RECORDS FOR PROCESSING:
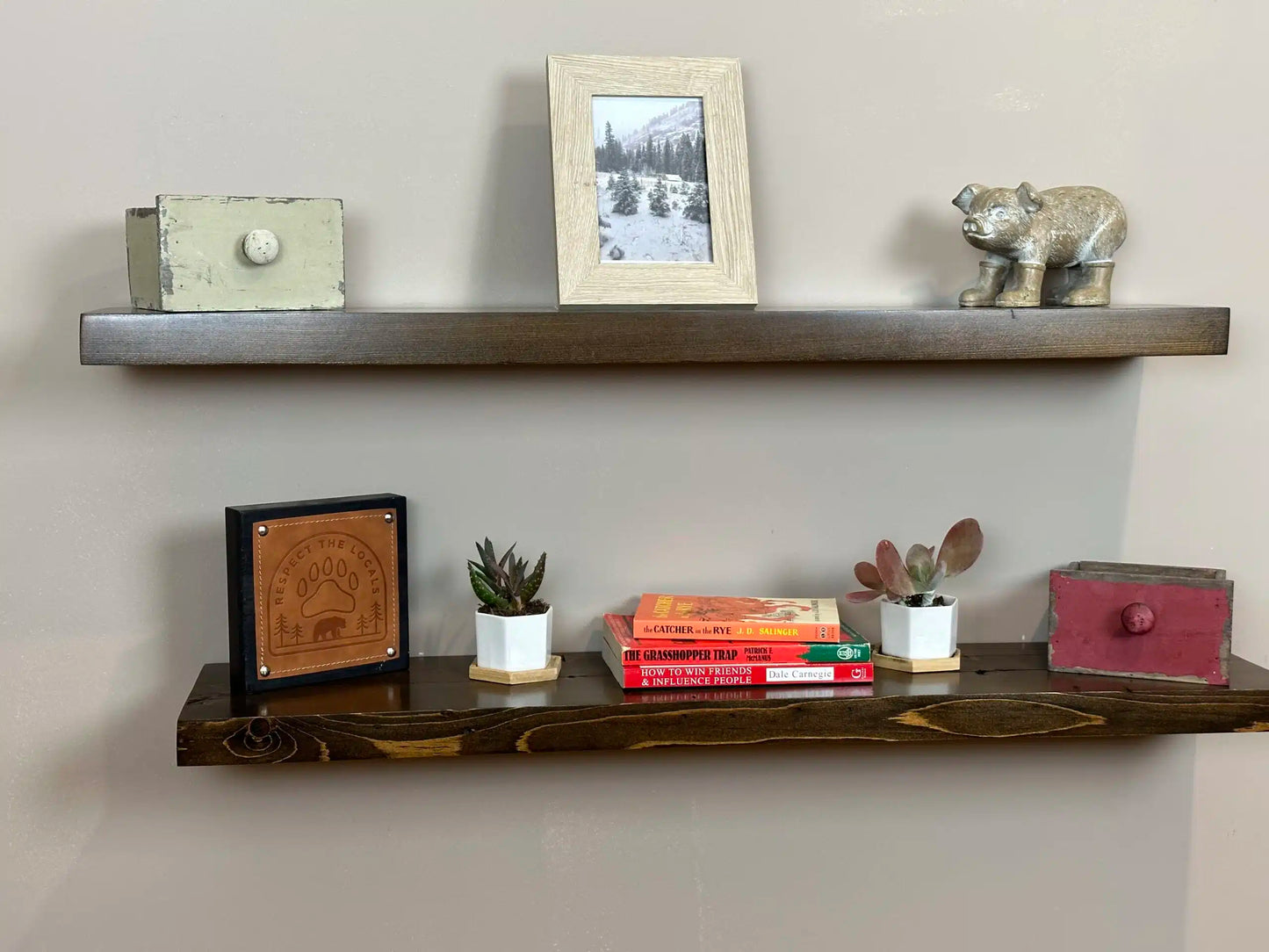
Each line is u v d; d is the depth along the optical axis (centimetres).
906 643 145
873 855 157
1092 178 151
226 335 124
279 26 139
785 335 132
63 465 140
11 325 137
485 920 152
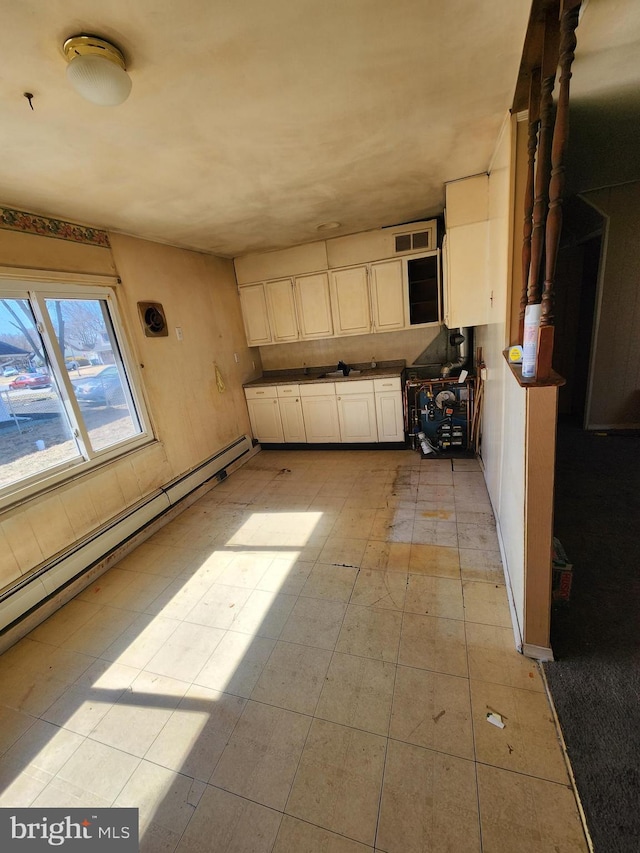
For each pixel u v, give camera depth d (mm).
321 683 1593
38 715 1619
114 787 1315
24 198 2137
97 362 2777
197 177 2154
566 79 1108
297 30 1160
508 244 1979
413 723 1387
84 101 1370
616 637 1631
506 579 2049
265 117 1636
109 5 993
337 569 2318
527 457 1412
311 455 4504
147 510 2988
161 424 3289
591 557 2139
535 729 1318
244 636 1899
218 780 1294
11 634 2029
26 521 2199
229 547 2727
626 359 3777
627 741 1249
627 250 3486
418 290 4145
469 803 1143
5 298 2219
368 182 2590
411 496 3129
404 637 1764
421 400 3992
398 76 1460
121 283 2941
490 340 2793
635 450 3439
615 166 2795
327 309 4262
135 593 2342
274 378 4832
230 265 4406
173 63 1241
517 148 1825
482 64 1427
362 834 1106
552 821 1081
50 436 2451
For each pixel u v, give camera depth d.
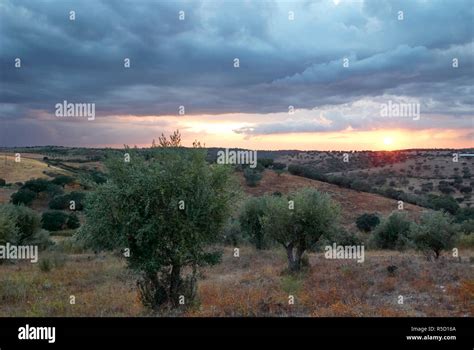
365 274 20.19
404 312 12.84
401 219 39.22
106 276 21.88
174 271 13.70
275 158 118.00
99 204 12.80
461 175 96.75
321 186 80.81
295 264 23.75
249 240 39.72
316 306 13.88
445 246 27.44
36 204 67.81
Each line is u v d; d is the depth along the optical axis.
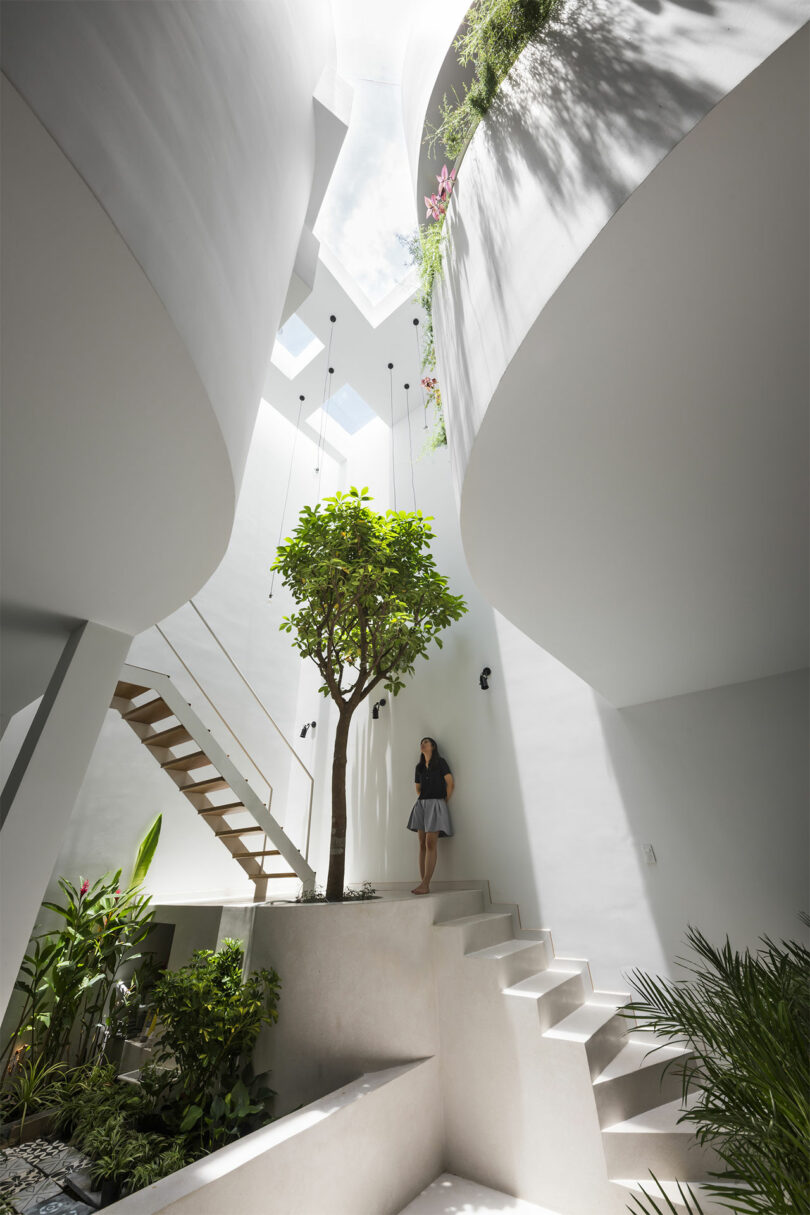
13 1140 2.70
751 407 1.53
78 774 2.28
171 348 1.25
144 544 2.01
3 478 1.63
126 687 3.75
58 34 0.91
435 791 4.23
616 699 3.63
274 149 1.99
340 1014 2.71
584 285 1.30
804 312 1.27
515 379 1.56
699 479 1.82
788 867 2.91
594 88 1.33
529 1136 2.51
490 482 1.94
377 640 3.94
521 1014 2.71
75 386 1.33
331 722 5.93
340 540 3.73
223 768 3.82
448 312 2.19
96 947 3.34
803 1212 1.27
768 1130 1.42
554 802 3.85
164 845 4.64
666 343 1.39
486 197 1.81
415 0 3.18
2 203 0.95
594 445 1.73
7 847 2.02
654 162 1.10
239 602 6.05
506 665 4.48
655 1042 2.98
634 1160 2.26
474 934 3.21
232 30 1.62
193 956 3.23
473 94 1.86
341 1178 2.16
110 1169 2.24
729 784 3.20
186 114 1.31
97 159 0.95
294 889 5.57
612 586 2.44
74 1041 3.45
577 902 3.54
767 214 1.12
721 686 3.38
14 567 2.09
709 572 2.29
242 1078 2.70
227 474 1.69
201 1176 1.76
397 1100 2.54
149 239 1.09
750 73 0.97
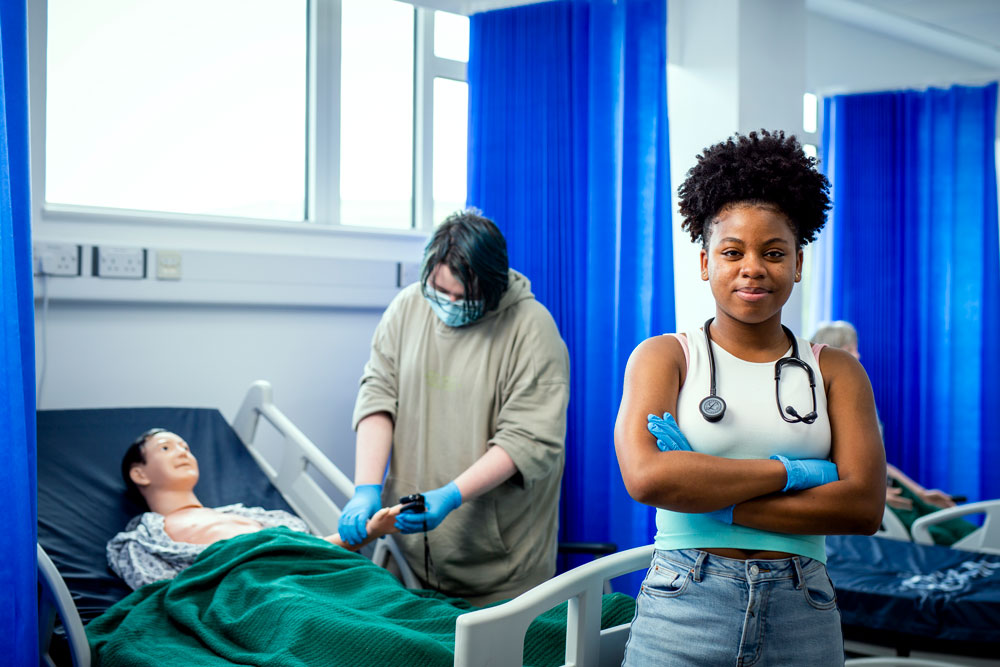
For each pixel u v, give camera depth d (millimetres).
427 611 1651
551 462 2072
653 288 2479
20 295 1378
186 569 1879
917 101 4262
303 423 3035
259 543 1923
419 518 1884
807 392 1122
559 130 2635
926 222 4242
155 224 2723
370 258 3123
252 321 2922
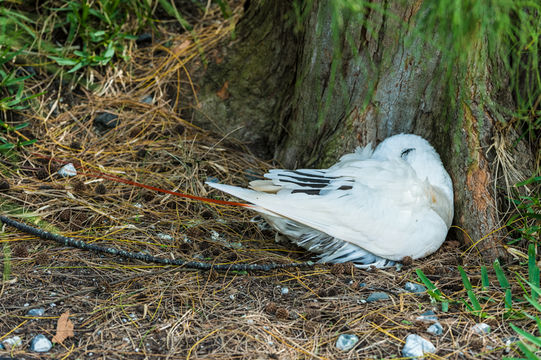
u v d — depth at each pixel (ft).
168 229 13.12
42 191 13.52
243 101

DESCRIPTION OF THE TASK: Begin at the line containing "365 274 20.19" and transcribe exactly every line through the end of the records, both ends included, leaving the pictures out.

FINISHED TASK:
365 274 20.19
404 312 12.84
401 219 39.22
106 276 21.88
174 271 13.70
275 158 118.00
99 204 12.80
461 175 96.75
321 186 80.81
295 264 23.75
249 240 39.72
316 306 13.88
445 246 27.44
36 204 67.81
Each line is u v d; d is the depth along the optical axis.
13 1140 2.70
751 407 1.53
78 774 2.28
171 348 1.25
144 544 2.01
3 478 1.63
126 687 3.75
58 34 0.91
435 791 4.23
616 699 3.63
274 149 1.99
340 1014 2.71
584 285 1.30
804 312 1.27
515 379 1.56
699 479 1.82
788 867 2.91
594 88 1.33
529 1136 2.51
490 482 1.94
377 640 3.94
521 1014 2.71
75 386 1.33
331 722 5.93
340 540 3.73
223 768 3.82
448 312 2.19
96 947 3.34
803 1212 1.27
768 1130 1.42
554 802 3.85
164 845 4.64
666 343 1.39
486 197 1.81
415 0 3.18
2 203 0.95
594 445 1.73
7 847 2.02
654 162 1.10
239 602 6.05
506 665 4.48
655 1042 2.98
634 1160 2.26
474 934 3.21
232 30 1.62
193 956 3.23
473 94 1.86
341 1178 2.16
110 1169 2.24
729 784 3.20
186 114 1.31
97 159 0.95
294 889 5.57
612 586 2.44
74 1041 3.45
577 902 3.54
767 214 1.12
721 686 3.38
14 567 2.09
709 572 2.29
242 1078 2.70
227 474 1.69
201 1176 1.76
397 1100 2.54
149 239 1.09
750 73 0.97
For each pixel u v, give camera depth d (millimetres).
427 611 1651
551 462 2072
653 288 2479
20 295 1378
186 569 1879
917 101 4262
303 423 3035
259 543 1923
419 518 1884
807 392 1122
559 130 2635
926 222 4242
155 224 2723
370 258 3123
252 321 2922
u v d — depth at each pixel (ft).
168 229 13.12
42 191 13.52
243 101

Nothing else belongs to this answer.